Bab Ballads - Identification and Attribution

Identification and Attribution

There is no universally agreed list of poems that constitute the Bab Ballads. The series clearly includes all of the poems that Gilbert himself published under that title, but there are others he did not include in any of the collected editions in his lifetime. Most writers have accepted as "Bab Ballads" any poetry (whether illustrated or not) that Gilbert contributed to periodicals, not counting poems written or repurposed as operatic lyrics.

After Gilbert's death, there were several attempts to identify additional ballads that were missing from the collected editions that had been published to that point. Dark & Gray (1923), Goldberg (1929), and Searle (1932) identified and published additional ballads, not all of which have been accepted as canon.
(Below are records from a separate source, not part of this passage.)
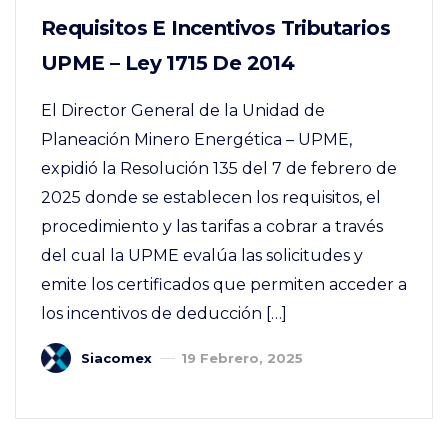
Requisitos E Incentivos Tributarios
UPME – Ley 1715 De 2014
El Director General de la Unidad de
Planeación Minero Energética – UPME,
expidió la Resolución 135 del 7 de febrero de
2025 donde se establecen los requisitos, el
procedimiento y las tarifas a cobrar a través
del cual la UPME evalúa las solicitudes y
emite los certificados que permiten acceder a
los incentivos de deducción […]
Siacomex
19 Febrero, 2025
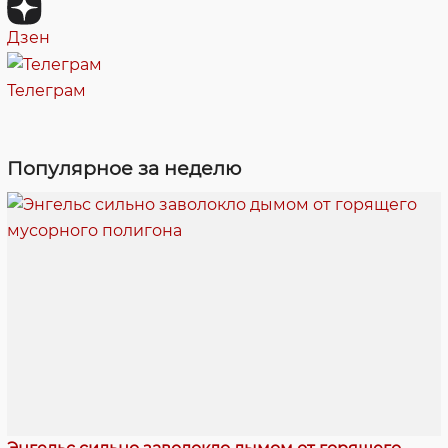
Дзен
Телеграм
Популярное за неделю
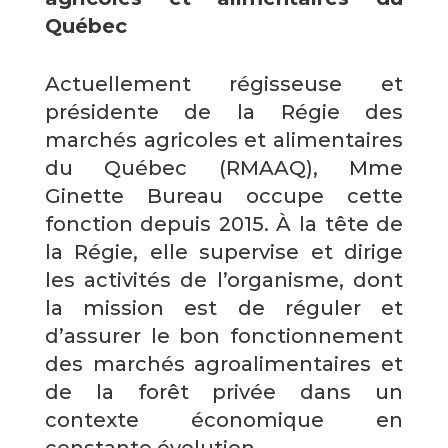
Québec
Actuellement régisseuse et
présidente de la Régie des
marchés agricoles et alimentaires
du Québec (RMAAQ), Mme
Ginette Bureau occupe cette
fonction depuis 2015. À la tête de
la Régie, elle supervise et dirige
les activités de l’organisme, dont
la mission est de réguler et
d’assurer le bon fonctionnement
des marchés agroalimentaires et
de la forêt privée dans un
contexte économique en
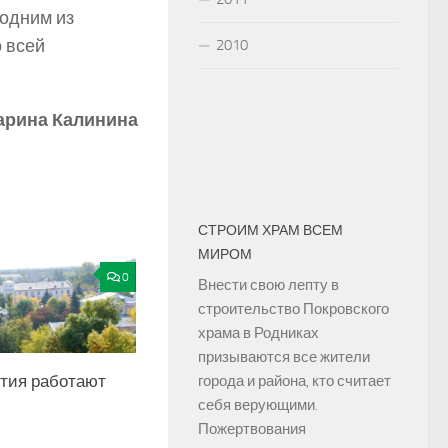
 одним из
 всей
2010
арина Калинина
СТРОИМ ХРАМ ВСЕМ
МИРОМ
0
Внести свою лепту в
строительство Покровского
храма в Родниках
призываются все жители
тия работают
города и района, кто считает
себя верующими.
Пожертвования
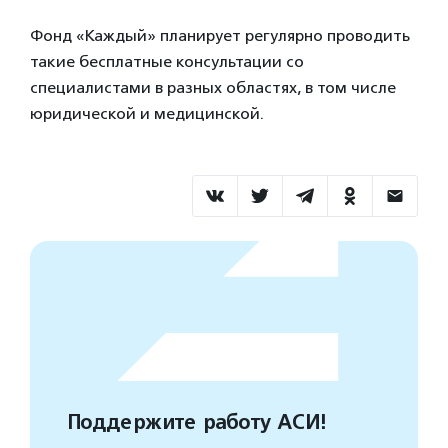
Фонд «Каждый» планирует регулярно проводить
такие бесплатные консультации со
специалистами в разных областях, в том числе
юридической и медицинской.
Поддержите работу АСИ!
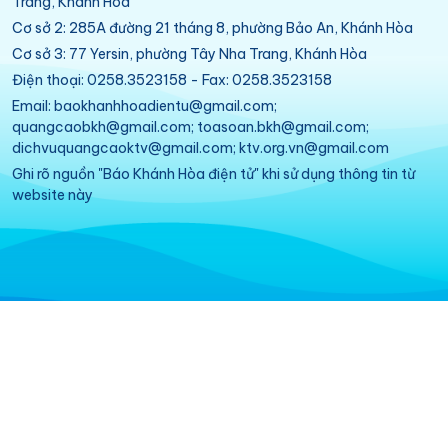
Trang, Khánh Hòa
Cơ sở 2: 285A đường 21 tháng 8, phường Bảo An, Khánh Hòa
Cơ sở 3: 77 Yersin, phường Tây Nha Trang, Khánh Hòa
Điện thoại: 0258.3523158 - Fax: 0258.3523158
Email: baokhanhhoadientu@gmail.com;
quangcaobkh@gmail.com; toasoan.bkh@gmail.com;
dichvuquangcaoktv@gmail.com; ktv.org.vn@gmail.com
Ghi rõ nguồn "Báo Khánh Hòa điện tử" khi sử dụng thông tin từ
website này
The most recent edition, edited by James Ellis (1970), includes all of those that Gilbert himself acknowledged, all of those from Dark & Gray, Goldberg, and/or Searle that Ellis finds authentic, plus others identified by no other previous compilers.

There are several ballads that Ellis identifies as Gilbert's either on stylistic grounds or by the presence of a "Bab" illustration accompanying the poem in the original publication. These include two distinct poems called "The Cattle Show," as well as "Sixty-Three and Sixty-Four," "The Dream," "The Baron Klopfzetterheim," and "Down to the Derby." These attributions are provisional, and not accepted by all scholars, because the poems themselves are unsigned, and Gilbert sometimes provided illustrations for the work of other writers.

Starting with the "new series" of Fun (those with 'n.s.' in the source reference), Gilbert's authorship is not in doubt, as the pieces for which he was paid can be confirmed from the proprietors' copies of that journal, which now reside in the Huntington Library.